Entries taken from a collection:

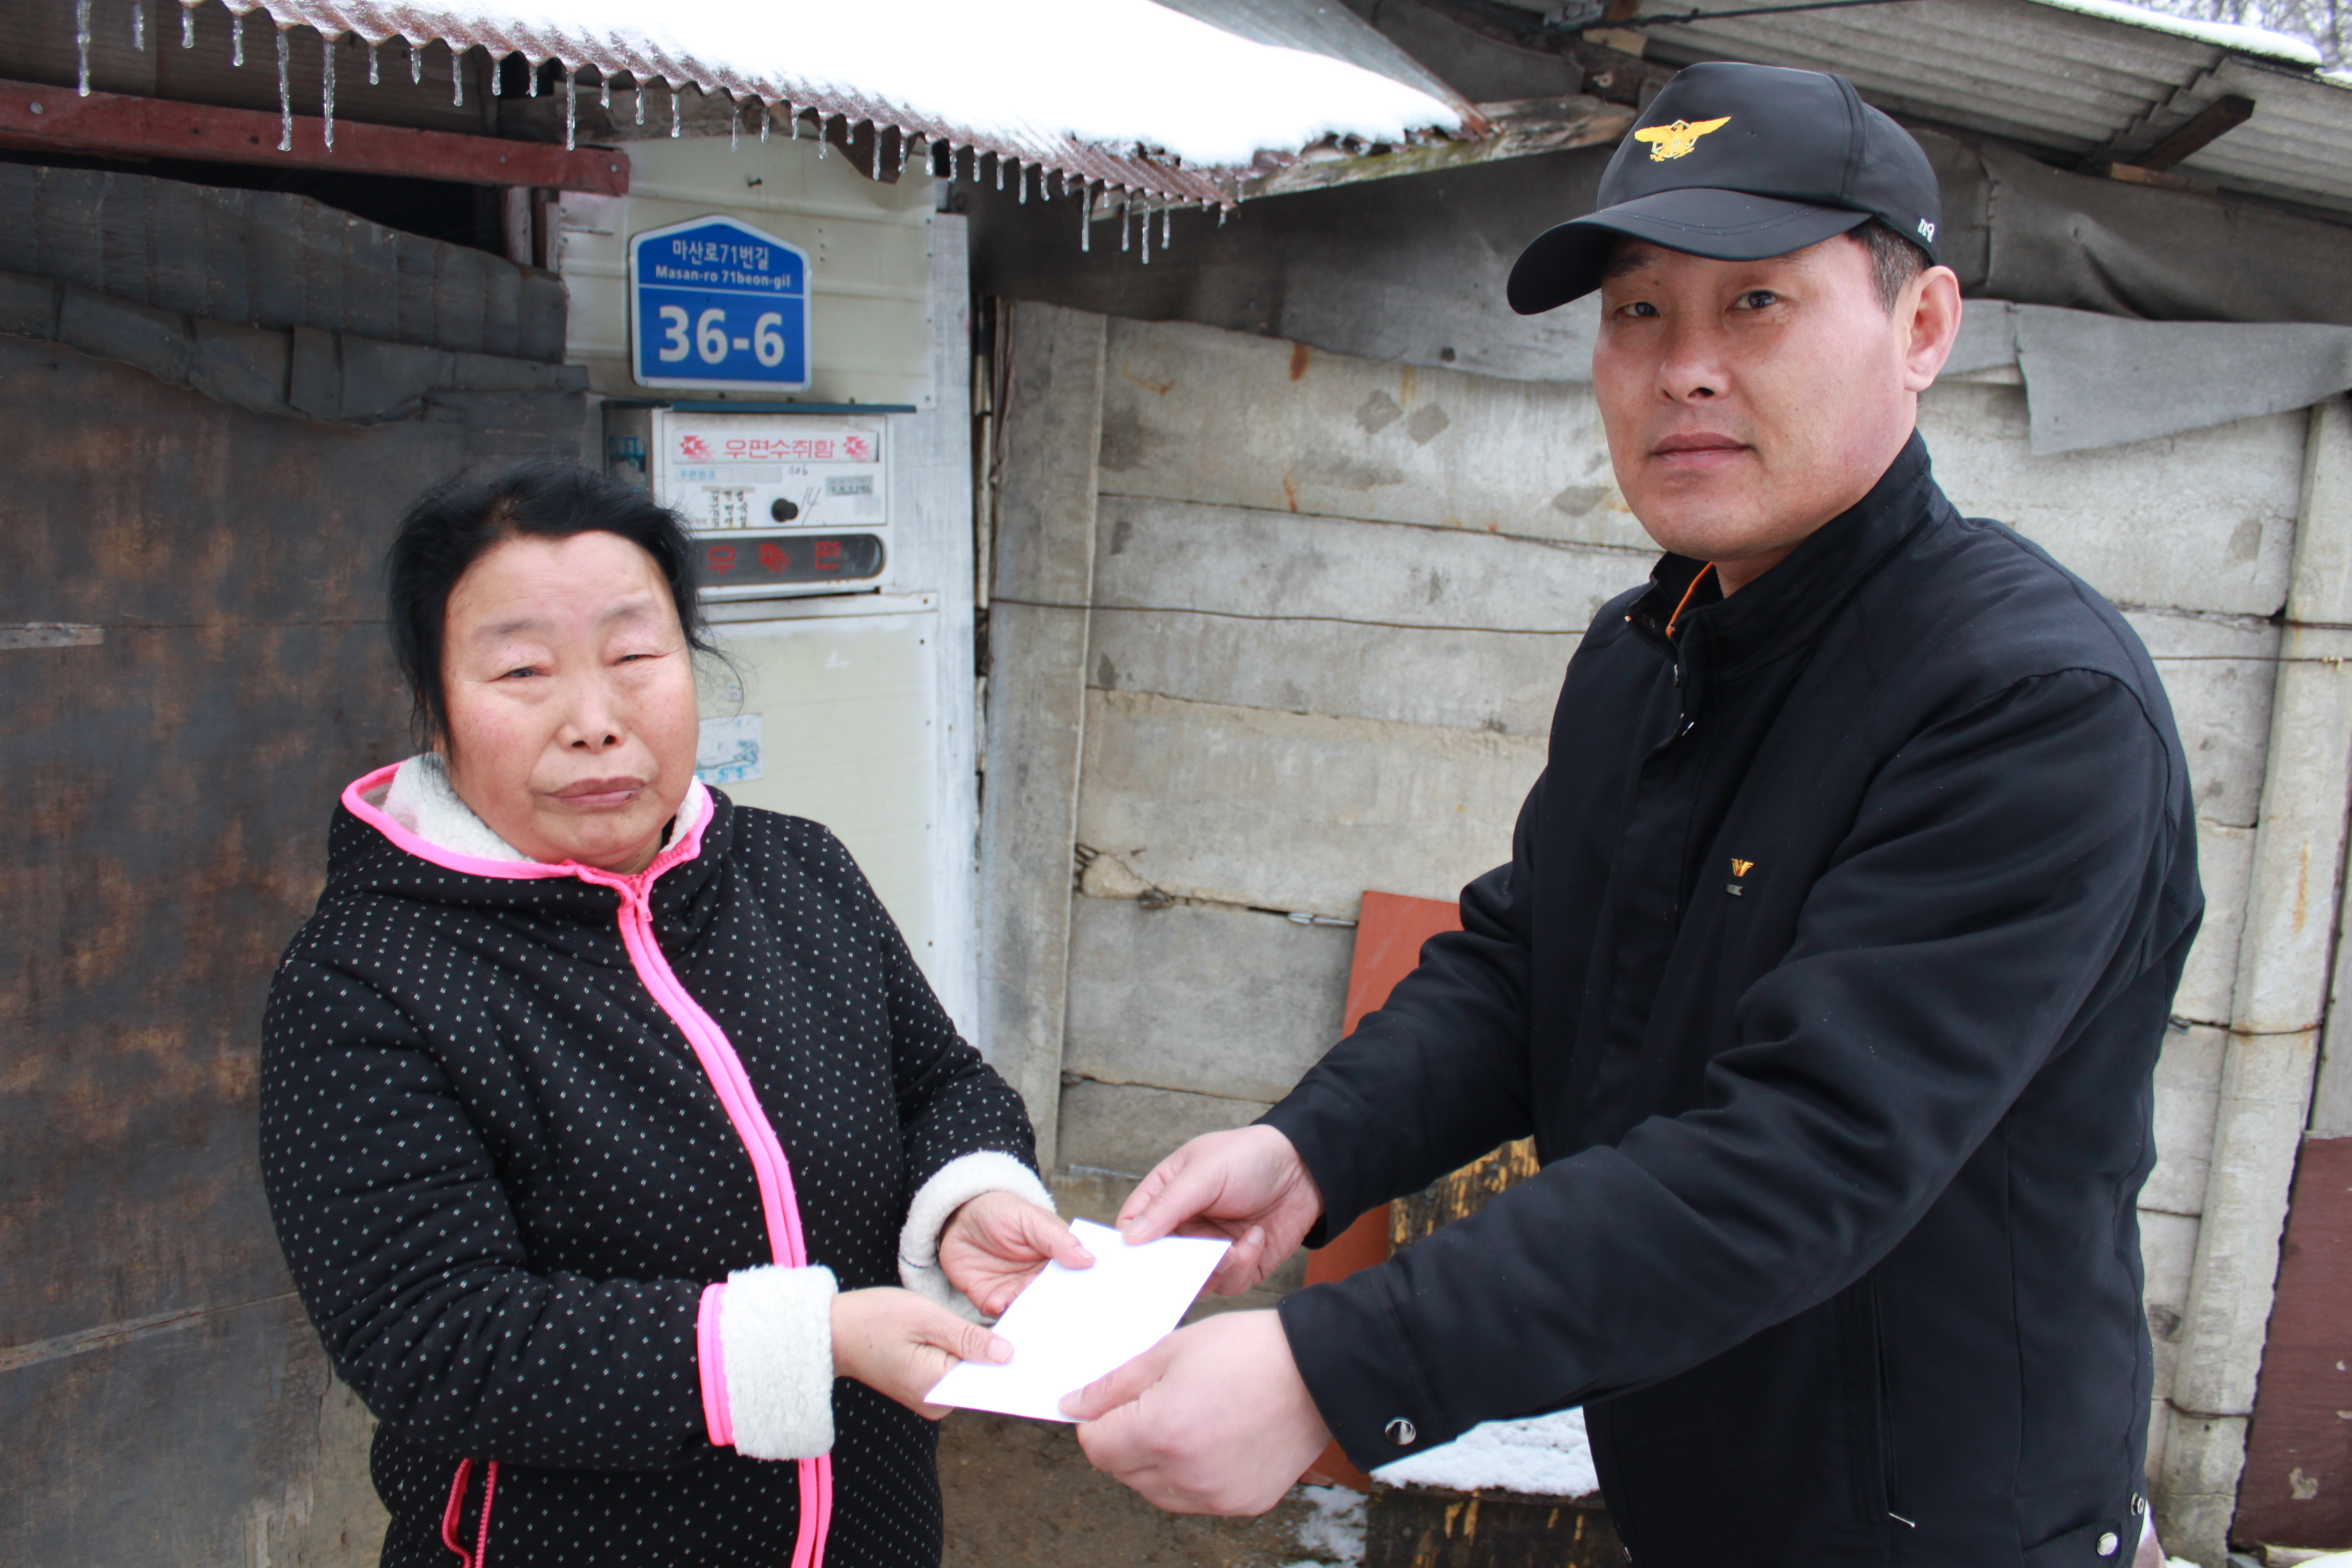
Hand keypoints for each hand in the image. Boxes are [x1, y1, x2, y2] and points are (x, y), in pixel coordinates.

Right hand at [830, 1286, 1009, 1418]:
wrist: (833, 1332)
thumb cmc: (874, 1319)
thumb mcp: (926, 1318)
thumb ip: (968, 1339)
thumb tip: (1007, 1355)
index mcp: (936, 1388)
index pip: (987, 1378)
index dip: (1009, 1357)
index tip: (1031, 1339)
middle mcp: (934, 1403)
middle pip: (979, 1378)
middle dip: (995, 1353)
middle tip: (1018, 1326)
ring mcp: (928, 1399)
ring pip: (967, 1374)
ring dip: (978, 1353)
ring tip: (997, 1326)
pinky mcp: (924, 1389)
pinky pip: (953, 1373)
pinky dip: (962, 1355)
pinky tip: (972, 1336)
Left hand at [938, 1190, 1094, 1315]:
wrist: (960, 1216)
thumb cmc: (1002, 1211)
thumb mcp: (1032, 1219)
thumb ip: (1057, 1240)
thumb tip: (1089, 1260)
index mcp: (1055, 1261)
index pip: (1072, 1281)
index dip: (1081, 1293)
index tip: (1090, 1304)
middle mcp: (1037, 1280)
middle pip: (1052, 1302)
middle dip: (1056, 1313)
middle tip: (1062, 1324)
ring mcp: (1014, 1292)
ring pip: (1027, 1312)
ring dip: (1029, 1318)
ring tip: (1030, 1320)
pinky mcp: (990, 1299)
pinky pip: (999, 1314)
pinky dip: (1000, 1314)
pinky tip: (999, 1304)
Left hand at [1063, 1309, 1330, 1514]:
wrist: (1320, 1370)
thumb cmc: (1250, 1350)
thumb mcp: (1172, 1349)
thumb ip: (1116, 1383)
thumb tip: (1075, 1405)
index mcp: (1161, 1431)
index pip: (1095, 1446)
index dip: (1097, 1420)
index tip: (1114, 1402)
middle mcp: (1185, 1474)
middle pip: (1122, 1471)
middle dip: (1126, 1439)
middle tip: (1159, 1402)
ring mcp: (1215, 1495)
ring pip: (1155, 1490)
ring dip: (1157, 1462)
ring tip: (1191, 1419)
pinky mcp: (1242, 1504)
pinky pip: (1195, 1499)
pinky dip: (1193, 1475)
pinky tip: (1216, 1439)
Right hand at [1117, 1125, 1323, 1295]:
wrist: (1306, 1168)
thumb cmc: (1249, 1157)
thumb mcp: (1204, 1173)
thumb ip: (1167, 1205)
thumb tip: (1130, 1238)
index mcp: (1165, 1196)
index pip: (1132, 1228)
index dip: (1129, 1248)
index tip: (1132, 1264)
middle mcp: (1184, 1227)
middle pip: (1159, 1263)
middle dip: (1172, 1270)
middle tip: (1185, 1269)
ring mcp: (1210, 1249)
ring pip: (1193, 1281)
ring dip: (1212, 1269)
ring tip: (1230, 1249)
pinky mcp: (1239, 1265)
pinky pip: (1228, 1284)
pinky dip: (1241, 1265)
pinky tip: (1255, 1237)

Assignment » Your answer should consist only of the lines from the one that holds "thumb ip: (1057, 1240)" to the end of the entries above, both ends included, each repeated exactly.

Task result »
thumb ip: (1057, 1240)
thumb tip: (1089, 1260)
index mcp: (1055, 1261)
index pip: (1072, 1281)
index dip: (1081, 1293)
index tip: (1090, 1304)
middle mcp: (1037, 1280)
middle pip: (1052, 1302)
middle dip: (1056, 1313)
middle tip: (1062, 1324)
ring mcp: (1014, 1292)
ring pip: (1027, 1312)
ring dip: (1029, 1318)
ring tip: (1030, 1320)
pinky mcp: (990, 1299)
pinky pip: (999, 1314)
pinky dip: (1000, 1314)
pinky tip: (999, 1304)
Left hand at [1063, 1309, 1330, 1514]:
wrist: (1320, 1370)
thumb cmc: (1250, 1350)
thumb mcp: (1172, 1349)
thumb ip: (1116, 1383)
thumb tip: (1075, 1405)
index mcp: (1161, 1431)
index pip: (1095, 1446)
index dip: (1097, 1420)
index tip: (1114, 1402)
middle mcp: (1185, 1474)
middle pip: (1122, 1471)
middle dip: (1126, 1439)
middle tip: (1159, 1402)
ring mcp: (1215, 1495)
ring pip: (1155, 1490)
ring dip: (1157, 1462)
ring tip: (1191, 1419)
pinky mcp: (1242, 1504)
pinky pip: (1195, 1499)
pinky dip: (1193, 1475)
pinky tip: (1216, 1439)
Right hand at [1117, 1125, 1323, 1295]:
wrist: (1306, 1168)
thumb cmc: (1249, 1157)
thumb mcp: (1204, 1173)
thumb ip: (1167, 1205)
thumb tip: (1130, 1238)
index mcp: (1165, 1196)
index pip: (1132, 1228)
index dip: (1129, 1248)
index tip: (1132, 1264)
middle mcp: (1184, 1227)
middle pip: (1159, 1263)
middle dip: (1172, 1270)
middle tip: (1185, 1269)
ring mcp: (1210, 1249)
ring pip: (1193, 1281)
ring dip: (1212, 1269)
ring tip: (1230, 1249)
pinky mcp: (1239, 1265)
pinky pip: (1228, 1284)
pinky dip: (1241, 1265)
pinky tip: (1255, 1237)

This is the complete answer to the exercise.